- EXCERTO DO TEXTO

José Cruz Magalhaes, 08.01.2020: Os países europeus ,incluindo
Portugal,apressaram-se a condenar o lançamento de mísseis iranianos, contra
bases militares norte-americana .Aguardemos que o equilíbrío seja
mantido,contra possíveis retaliações do exército americano,ou dos seus
aliados,locais, já que a condenação da acção que eliminou o general
iraniano,não teve reacção proporcional dos mesmos países. A Europa e os países
europeus teriam tudo a ganhar com o aumento da distância entre a sua diplomacia
e a política externa norte-americana, que é, hoje, um mero exercício de força, para
condicionar aliados e adversários e, sobretudo, para preservar as clientelas
internas, cada vez menos esclarecidas e mais radicalizadas.
SC RIBEIRO, 08.01.2020: Resposta Iraniana claramente para conter
as multidões fanatizadas pelos dirigentes do Governo. Eles sabem que a resposta
dos EUA será duríssima, caso haja baixas de militares ou cidadãos. Por agora
não se fala mais nisso...
Joao, 08.01.2020: Nesta concordo em geral com a Teresa.
Também acho que a resposta foi directa e frontal mas muito contida e mesmo
anunciada para tentar garantir que não haveria vítimas mortais. Vamos ver,
também não esperava que os iranianos respondessem assim frontalmente e
enganei-me.
De salientar duas coisas para os trolliteiros pró-guerras
americanas que têm andado aqui a espalhar mentiras. Primeiro “O terrorismo
de raiz islâmica atingiu em primeiro lugar o próprio mundo árabe e islâmico,
onde aconteceram os mais mortíferos e frequentes atentados da Al-Qaeda e onde o
Daesh provocou o maior número de vítimas.” … o principal alvo dos
terroristas wahabitas criados pela aliança saudita/americana desde 1979 no
Afeganistão, o principal alvo dos terroristas são os governos das repúblicas
mais “laicas” ou mais “socialistas”, aliás para isso é que foram criados,
coincidindo com os governos de países com ainda algum número de xiitas. Ataques
por aqui são apenas salpicos dessas matanças e extermínios sobre as minorias
xiitas, cristãs, assírias, maronitas, druzas, etc.
Segundo “Os dois grupos terroristas são sunitas, ou seja,
inimigos do Irão xiita.” assim como são inimigos dos xiitas todos os grupos
terroristas, Exército do Islão, Brigada Islâmica, do Levante, etc. Aliás
repito, são praticamente o único inimigo, o resto são salpicos descontrolados.
Quem combate os terroristas são todos os outros que não são wahabitas nem
estão a soldo da aliança saudita/americana, são os xiitas no Iraque (onde são a
maioria) mas são os sunitas na Síria (onde são a maioria), ajudados pelos
palestinianos (teoricamente sunitas), pelos libaneses (parte xiitas), ou pelos
cristãos, pelos druzos, assírios, etc. Ou seja, quase todos ali na zona
combatem os terroristas wahabitas que a aliança saudita/americana e Nato
protegem e mandaram para lá.

- ENTRADAS DO CONJUNTO

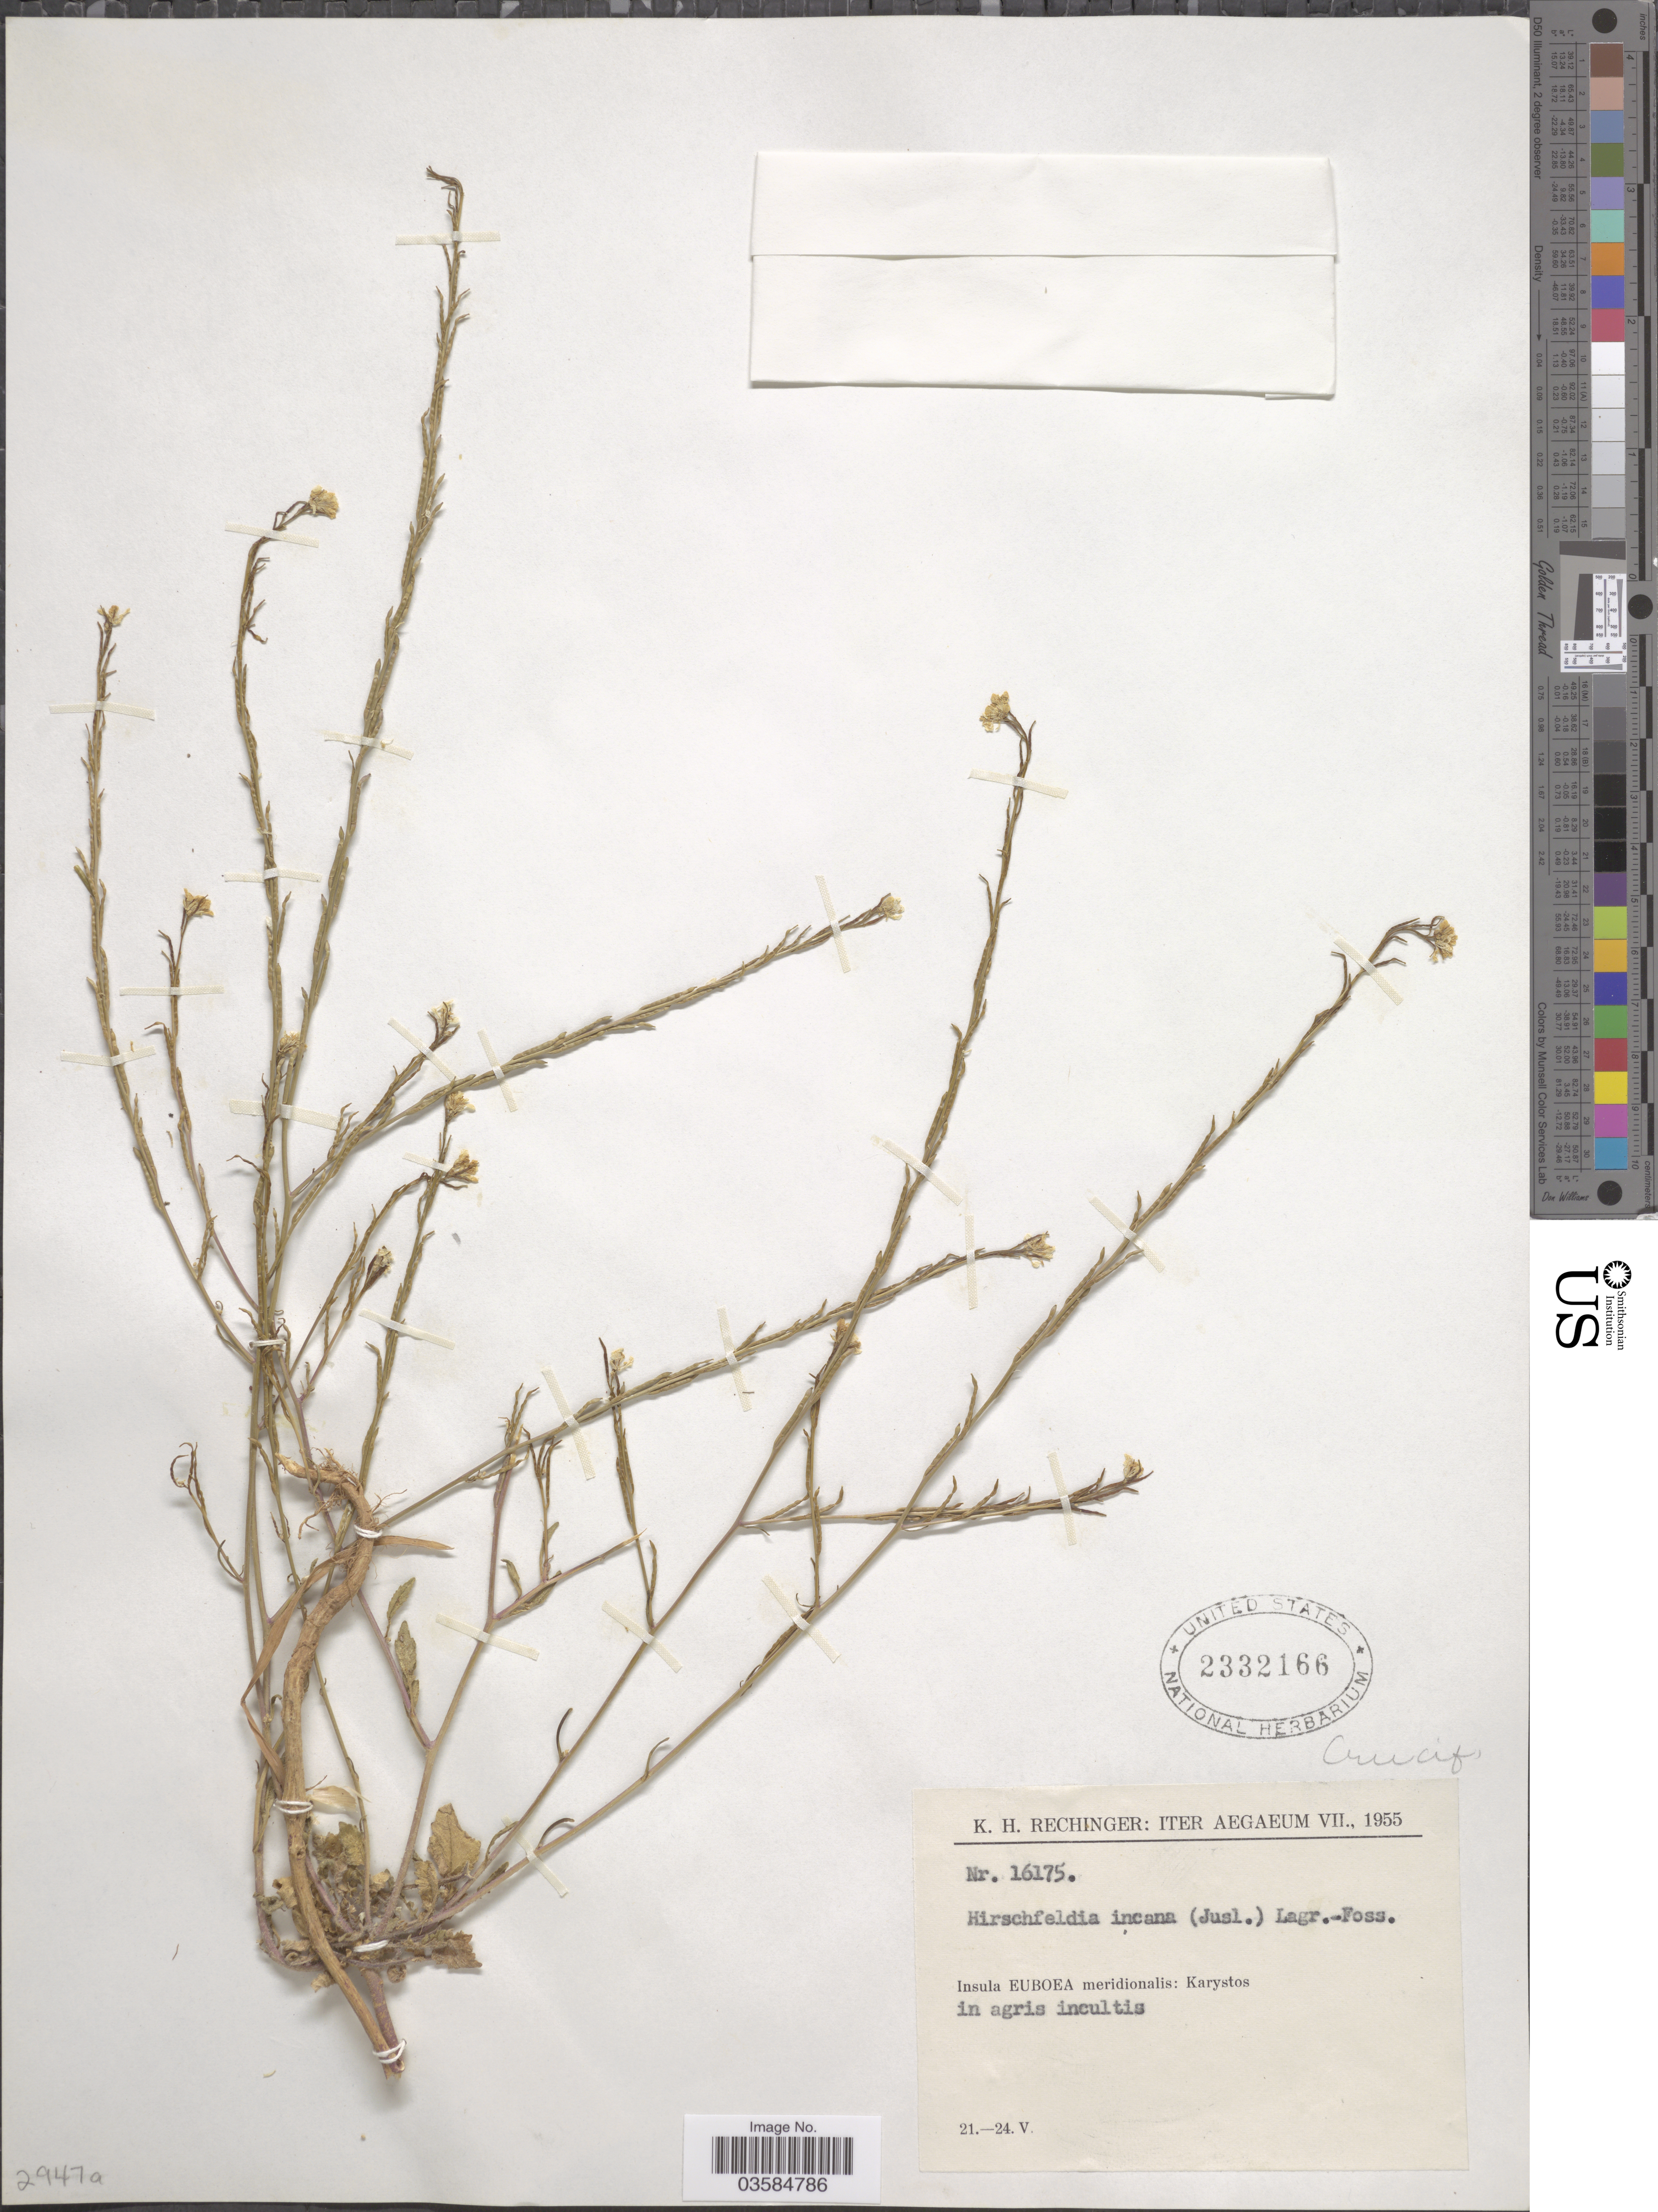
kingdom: Plantae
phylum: Tracheophyta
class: Magnoliopsida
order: Brassicales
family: Brassicaceae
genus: Hirschfeldia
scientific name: Hirschfeldia incana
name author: (L.) Lagr.-Foss.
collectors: K. H. Rechinger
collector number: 16175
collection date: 1955-05-21/1955-05-24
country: Greece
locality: Iter Aegaum. Insula Euboea meridionalis: Karystos.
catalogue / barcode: US 2332166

- EXERCÍCIOS A RESOLVER
**1)** Indique se cada afirmação concorda com o texto sobre o Irão: (a) SC RIBEIRO vê a resposta iraniana como uma forma de conter as multidões; (b) Joao esperava que os iranianos respondessem frontalmente; (c) segundo José Cruz Magalhaes, os países europeus apressaram-se a condenar o lançamento de mísseis iranianos. Para cada uma, responda sim ou não e cite as palavras exatas do texto que decidem a resposta.
**2)** Prossiga, por favor, o texto sobre o Irão a partir da última frase apresentada.

- RESPOSTAS POR ORDEM
**1)**
(a) Sim: "Resposta Iraniana claramente para conter as multidões fanatizadas pelos dirigentes do Governo."
(b) Não: "também não esperava que os iranianos respondessem assim frontalmente e enganei-me."
(c) Sim: "apressaram-se a condenar o lançamento de mísseis iranianos"

**2)**
lgss, 08.01.2020: O Acordo de 2015 não existe sem os EUA. A
UE não tem nada a oferecer sem os EUA. O Irão depois de esperar um ano
pelos europeus já o abandonou de facto. Como retratar o presente sem assumir o
passado?
PRO, 08.01.2020: O Brexit demonstra ser verdadeiramente um
empecilho. Como se viu com o Irão, o RU só tem amigos deste lado do Atlântico.
É com a Alemanha e a França que o RU comunga nas decisões internacionais. E a
cooperação irá continuar muito forte. Úrsula está hoje em Londres para falar
com BoJo sobre a nova fase das negociações e irá propor uma provável extensão
do período de transição. O RU tem poucas alternativas. A Austrália já veio
dizer que um acordo de comércio livre não irá além do que já existe e rejeitou
a proposta Britânica de facilitar a circulação de cidadãos entre ambos os
países. Os US de Trump nem vale a pena falar. Só estão interessados em esmiuçar
o que resta da economia Britânica. O RU precisa da UE para a sua exportações de
serviços financeiros.
manuelserra72, 08.01.2020: A quarta ou quinta economia do mundo é
"o que resta da economia Britânica". Lol
manuel.m2, 08.01.2020: Finalmente hoje Boris reapareceu no
Parlamento depois de andar perdido pelas Caraíbas desde 1 de Janeiro. E falou
para reafirmar a sua lealdade a Trump, ele que é chefe de um governo vassalo da
América.
Leitor Registado, 08.01.2020: Tenho muitas dúvidas que os EUA, com
Trump ou sem Trump, possam permitir um ataque às suas tropas sem retaliar.
Seria uma demonstração de fraqueza e de falta de apoio às suas tropas.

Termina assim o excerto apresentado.